Wall Street banking and investment executives acted swiftly in the face of the crisis, issuing themselves ten-million-dollar bonuses.

“My main goal is to financially rape ordinary citizens and do whatever possible to further destroy the country that gave me the opportunity to get this wealthy in the first place,” said executive Lou Ciphers, apparently not realizing he was wearing a Truth Helmet.      

Markets rebounded slightly at the end of the day when investors became aware the financial crisis in Greece no longer existed, nor did the country that spawned it.

President Obama, touring the wreckage of Earth in Spaceship One, declared the United States a pile of dust and called for a bipartisan effort to stabilize the economy.

“I will also introduce a new jobs bill,” said the President, “focusing on moon-colony construction. It’s time to get Americans back to work.”

Activists quickly took sides, with leftists demanding a moratorium on dark side of the moon oil drilling until the potential for wind-turbine energy can be assessed. Right wingers countered by calling Earth’s former satellite “a big ball of socialist government cheese” and declaring that protection from the sun’s radiation is unconstitutional.  

Stocks are expected to open higher today on news of rapid hiring in the gravity-boot industry.

2 Responses to “Stocks tumble after Earth is destroyed in supercollider mishap”

  1. tom said

    Just in from our undercover reporter, Leon Uranus is this report on Bear Sternum.

    It is known the Bear Sternum was responsible for not only the upheaval in Greece, but for financial upheaval world wide. While this would be a handful for most, for Bear it was merely a one hand job.

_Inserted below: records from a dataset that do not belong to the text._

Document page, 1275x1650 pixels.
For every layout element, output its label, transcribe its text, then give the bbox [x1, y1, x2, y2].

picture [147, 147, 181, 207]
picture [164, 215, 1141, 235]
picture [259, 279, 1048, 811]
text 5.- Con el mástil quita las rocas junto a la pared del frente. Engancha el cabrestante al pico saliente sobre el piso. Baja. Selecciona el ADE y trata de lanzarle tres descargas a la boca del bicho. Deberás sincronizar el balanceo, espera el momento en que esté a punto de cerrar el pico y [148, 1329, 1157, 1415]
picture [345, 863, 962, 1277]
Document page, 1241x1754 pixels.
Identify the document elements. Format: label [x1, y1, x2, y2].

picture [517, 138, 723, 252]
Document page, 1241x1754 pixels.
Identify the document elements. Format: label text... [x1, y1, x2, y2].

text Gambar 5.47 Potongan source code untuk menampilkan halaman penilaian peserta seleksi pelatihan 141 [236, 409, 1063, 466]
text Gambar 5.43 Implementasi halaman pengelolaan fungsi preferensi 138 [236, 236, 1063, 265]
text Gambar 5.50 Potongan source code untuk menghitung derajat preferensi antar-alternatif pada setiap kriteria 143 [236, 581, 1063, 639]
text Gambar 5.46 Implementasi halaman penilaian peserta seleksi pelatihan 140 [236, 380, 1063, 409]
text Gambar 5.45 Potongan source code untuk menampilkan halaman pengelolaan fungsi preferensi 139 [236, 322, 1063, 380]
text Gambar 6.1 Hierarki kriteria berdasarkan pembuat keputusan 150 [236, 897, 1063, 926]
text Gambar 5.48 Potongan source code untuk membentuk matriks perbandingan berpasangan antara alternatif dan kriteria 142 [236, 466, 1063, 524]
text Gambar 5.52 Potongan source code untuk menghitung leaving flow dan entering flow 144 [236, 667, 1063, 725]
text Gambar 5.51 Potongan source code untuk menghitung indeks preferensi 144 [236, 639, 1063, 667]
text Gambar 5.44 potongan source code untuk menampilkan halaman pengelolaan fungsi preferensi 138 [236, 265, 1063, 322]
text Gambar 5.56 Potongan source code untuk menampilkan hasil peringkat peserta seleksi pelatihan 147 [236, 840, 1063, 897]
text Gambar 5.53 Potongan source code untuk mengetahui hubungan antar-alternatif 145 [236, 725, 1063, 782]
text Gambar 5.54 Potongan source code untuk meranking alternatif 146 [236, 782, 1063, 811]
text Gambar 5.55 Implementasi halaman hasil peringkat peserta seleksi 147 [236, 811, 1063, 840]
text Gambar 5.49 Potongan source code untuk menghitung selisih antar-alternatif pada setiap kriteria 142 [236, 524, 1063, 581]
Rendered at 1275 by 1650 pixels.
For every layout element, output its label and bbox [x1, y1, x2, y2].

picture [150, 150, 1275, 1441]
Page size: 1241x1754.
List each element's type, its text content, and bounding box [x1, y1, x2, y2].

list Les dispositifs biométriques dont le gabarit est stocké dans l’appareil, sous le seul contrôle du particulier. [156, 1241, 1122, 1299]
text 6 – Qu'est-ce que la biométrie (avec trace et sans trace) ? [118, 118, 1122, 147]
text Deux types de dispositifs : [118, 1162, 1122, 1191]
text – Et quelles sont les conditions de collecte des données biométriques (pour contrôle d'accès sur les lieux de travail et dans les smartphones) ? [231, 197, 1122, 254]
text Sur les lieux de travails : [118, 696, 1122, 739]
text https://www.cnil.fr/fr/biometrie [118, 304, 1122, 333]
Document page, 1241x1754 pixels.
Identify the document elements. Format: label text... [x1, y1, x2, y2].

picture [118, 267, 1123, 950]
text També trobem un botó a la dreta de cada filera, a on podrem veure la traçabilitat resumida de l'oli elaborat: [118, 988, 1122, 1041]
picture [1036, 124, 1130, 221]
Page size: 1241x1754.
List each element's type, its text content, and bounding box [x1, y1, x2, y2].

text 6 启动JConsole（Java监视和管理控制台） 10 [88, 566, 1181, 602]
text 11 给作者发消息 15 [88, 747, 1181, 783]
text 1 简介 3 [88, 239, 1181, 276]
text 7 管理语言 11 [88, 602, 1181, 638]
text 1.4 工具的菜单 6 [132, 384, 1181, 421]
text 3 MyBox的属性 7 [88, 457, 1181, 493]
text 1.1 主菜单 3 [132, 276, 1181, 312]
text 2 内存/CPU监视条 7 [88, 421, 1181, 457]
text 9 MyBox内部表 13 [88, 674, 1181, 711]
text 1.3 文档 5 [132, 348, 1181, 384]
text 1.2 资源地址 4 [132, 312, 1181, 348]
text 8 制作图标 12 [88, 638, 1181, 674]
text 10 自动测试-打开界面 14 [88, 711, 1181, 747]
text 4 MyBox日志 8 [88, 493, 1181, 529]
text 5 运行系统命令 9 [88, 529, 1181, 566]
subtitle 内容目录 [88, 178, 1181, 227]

    Gay Flood, Supercollider worker, (unhappy with the hetero sexual majority) is now known to have been secretly in Sternum’s employ. Meetings held deep with in Sternum’s location convinced Mr. Flood that the only way to re-direct human evolution would be to destroy the existing world. These dark meetings created the button pushing plan for the Supercollider employee.

    World wide financial upheaval and destruction of the Earth are noteworthy, they pale before, however, before following news:
    Bear Sternum conspired with the Max Planck Institute for Evolutionary Anthropology and 451 Life Sciences to create a new human strain. This group, using the Neanderthal gnome, plans to create a less inquisitive, more user friendly human race. The collaborators agreed that trying to re-direct existing life on Earth would be too costly and time consuming. The Gay / Supercollider plan was considered to be more efficient.

    While the Earth was collapsing, as a result of Flood’s tripping, the Human/Neanderthal genome rocketed from Sternum’s orifices, destined for a Martian moon. Shade Gardener, also a Sternum specimen, has been working with atmosphere creating plants in that location for the last decade. Parts of the plan were nearly uncovered when scientists discovered water on this moon. That information was engulfed by Sternum.

    President Obama, in conversation with Bear Sternum, was overheard saying “yes boss”.

  2. Holy cow! You just blew this thing wide open!

    Not sure what it is, but you blew it wide open.